8 years ago I wrote this quick hack that got accepted but please take on account that
- It is platform dependent: It will work on unix-like systems only, as it depends on unix-like paths and
rm
and mv
delete and move shell commands.
- It requires php config to allow running system shell commands via shell_exec (Something I would not recommend unless you know what you are doing)
- It is quite an ad-hoc answer to the proposed question, not even fancy enough to use a foreach iteration on an array of file names, which allows for a much more general solution.
- It does not perform error capture of any kind so your script will silently continue on failure (Also capturing errors on
shell_exec
is not trivial since you do not get the exit code as you can do with alternatives like exec or system)

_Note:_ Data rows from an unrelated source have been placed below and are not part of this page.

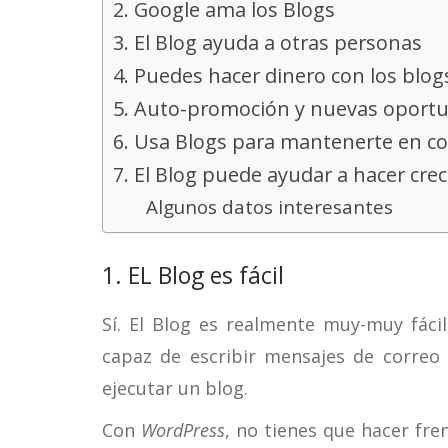
2. Google ama los Blogs
3. El Blog ayuda a otras personas
4. Puedes hacer dinero con los blog
5. Auto-promoción y nuevas oport
6. Usa Blogs para mantenerte en c
7. El Blog puede ayudar a hacer cre
Algunos datos interesantes
1. EL Blog es fácil
Sí. El Blog es realmente muy-muy fácil.
capaz de escribir mensajes de correo
ejecutar un blog.
Con
WordPress
, no tienes que hacer fr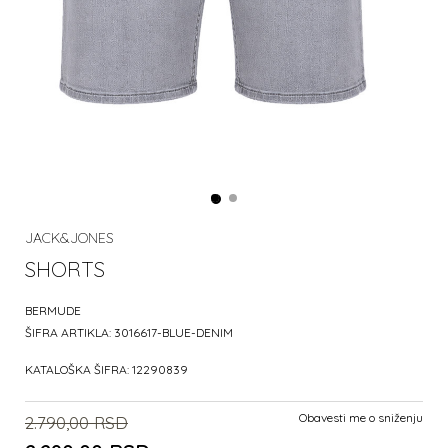
JACK&JONES
SHORTS
BERMUDE
ŠIFRA ARTIKLA:
3016617-BLUE-DENIM
KATALOŠKA ŠIFRA:
12290839
Obavesti me o sniženju
2.790,00
RSD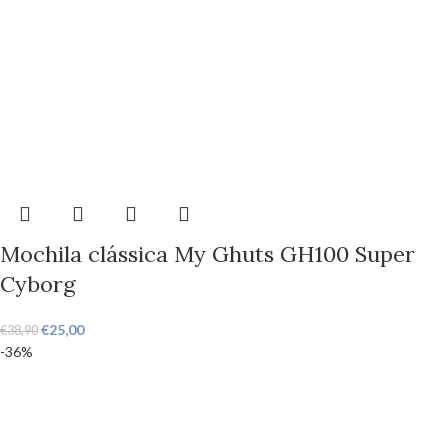
Mochila clássica My Ghuts GH100 Super
Cyborg
€
25,00
€
38,90
-36%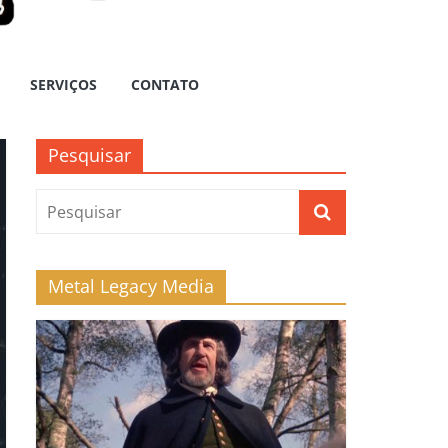
SERVIÇOS
CONTATO
Pesquisar
Metal Legacy Media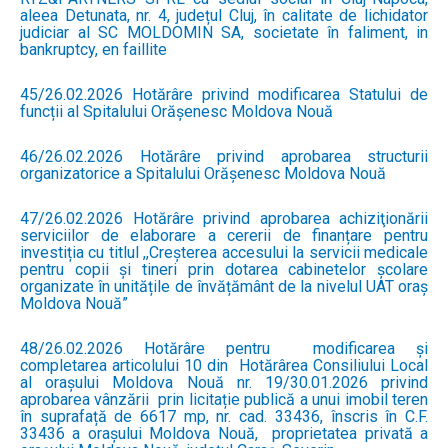
aleea Detunata, nr. 4, județul Cluj, în calitate de lichidator
judiciar al SC MOLDOMIN SA, societate în faliment, in
bankruptcy, en faillite
45/26.02.2026 Hotărâre privind modificarea Statului de
funcții al Spitalului Orășenesc Moldova Nouă
46/26.02.2026 Hotărâre privind aprobarea structurii
organizatorice a Spitalului Orășenesc Moldova Nouă
47/26.02.2026 Hotărâre privind aprobarea achiziţionării
serviciilor de elaborare a cererii de finanțare pentru
investiția cu titlul ,,Creșterea accesului la servicii medicale
pentru copii și tineri prin dotarea cabinetelor școlare
organizate în unitățile de învățământ de la nivelul UAT oraș
Moldova Nouă”
48/26.02.2026 Hotărâre pentru modificarea și
completarea articolului 10 din Hotărârea Consiliului Local
al orașului Moldova Nouă nr. 19/30.01.2026 privind
aprobarea vânzării prin licitație publică a unui imobil teren
în suprafață de 6617 mp, nr. cad. 33436, înscris în C.F.
33436 a orașului Moldova Nouă, proprietatea privată a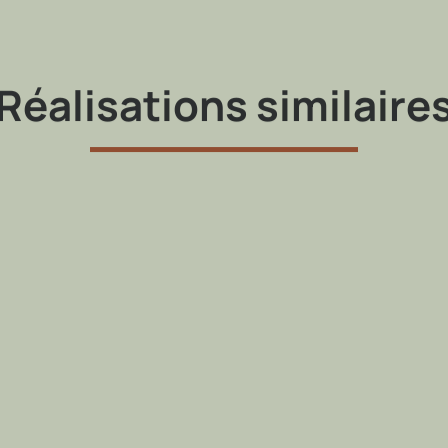
ier
–
Nez rond et volute
Réalisations similaire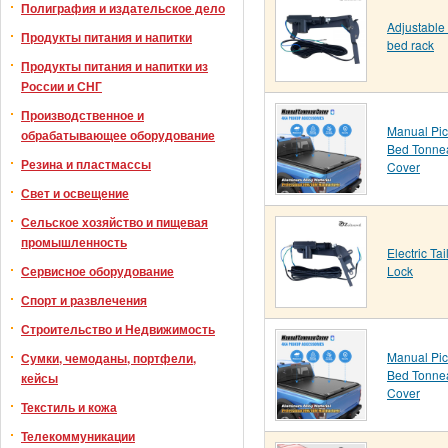
Полиграфия и издательское дело
Adjustable 
Продукты питания и напитки
bed rack
Продукты питания и напитки из
России и СНГ
Производственное и
Manual Pi
обрабатывающее оборудование
Bed Tonne
Резина и пластмассы
Cover
Свет и освещение
Сельское хозяйство и пищевая
промышленность
Electric Tai
Lock
Сервисное оборудование
Спорт и развлечения
Строительство и Недвижимость
Manual Pi
Сумки, чемоданы, портфели,
Bed Tonne
кейсы
Cover
Текстиль и кожа
Телекоммуникации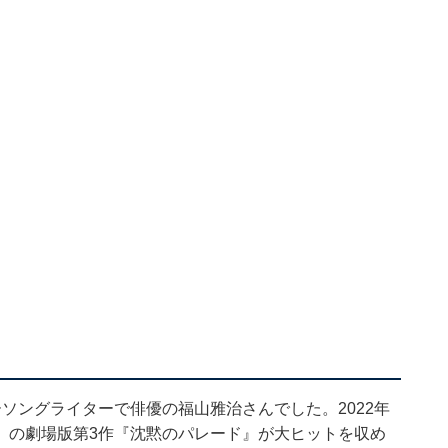
ソングライターで俳優の福山雅治さんでした。2022年
）の劇場版第3作『沈黙のパレード』が大ヒットを収め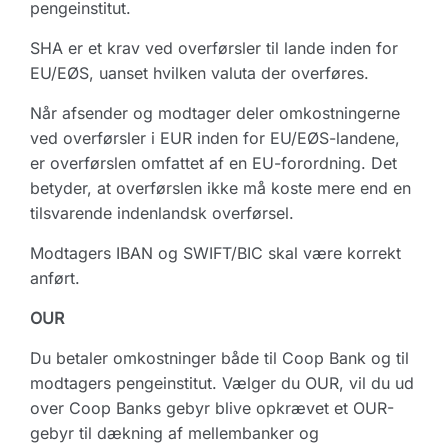
pengeinstitut.
SHA er et krav ved overførsler til lande inden for
EU/EØS, uanset hvilken valuta der overføres.
Når afsender og modtager deler omkostningerne
ved overførsler i EUR inden for EU/EØS-landene,
er overførslen omfattet af en EU-forordning. Det
betyder, at overførslen ikke må koste mere end en
tilsvarende indenlandsk overførsel.
Modtagers IBAN og SWIFT/BIC skal være korrekt
anført.
OUR
Du betaler omkostninger både til Coop Bank og til
modtagers pengeinstitut. Vælger du OUR, vil du ud
over Coop Banks gebyr blive opkrævet et OUR-
gebyr til dækning af mellembanker og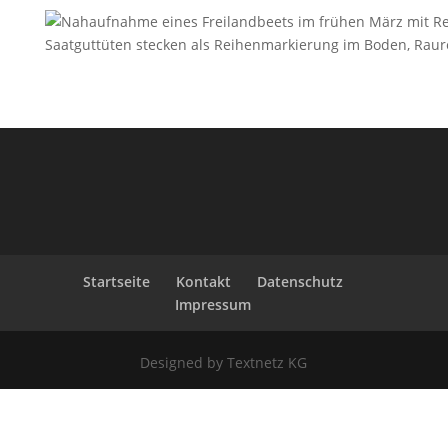
Startseite
Kontakt
Datenschutz
Impressum
Designed by Textnetz KG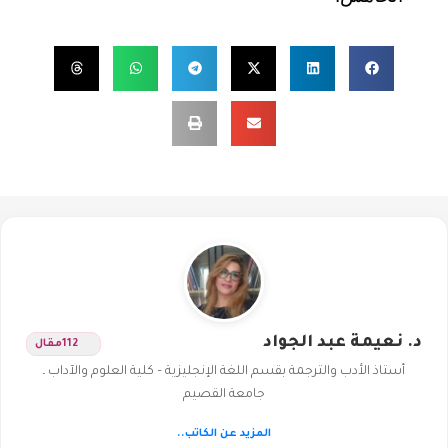
د. نعيمة عبد الجواد
112
مقال
أستاذ الأدب والترجمة بقسم اللغة الإنجليزية – كلية العلوم والآداب ـ
جامعة القصيم
المزيد عن الكاتب..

However it has the advantage of running all deletions in a single shell command and it does not require an extra exclusion lookup per processed file, which makes it run quite fast on high deletion vs. preserving ratios, if performance is what you are looking for:
for ($i=1;$i<=2;$i++){
shell_exec ('mv /test'.$i.'/124.jpg /test'.$i.'/keep.jpg');
shell_exec ('rm /test'.$i.'/12*.jpg');
shell_exec ('mv /test'.$i.'/keep.jpg /test'.$i.'/124.jpg');
}
Anyway if you look right here a few other answers that propose an unlink based solution were added after mine, which (as discussed in the comments below) is a much better approach, to which I'd also suggest
Adding error handling, as unlink
might fail to delete an existing file on permission issues when the file is in use or the script execution user is not allowed to modify it.
Always ini_get('
max_execution_time');
to check your script execution timeout settings (and consider using set_time_limit to extend it for your script if necessary) before running a script processing an unknowingly long list of files.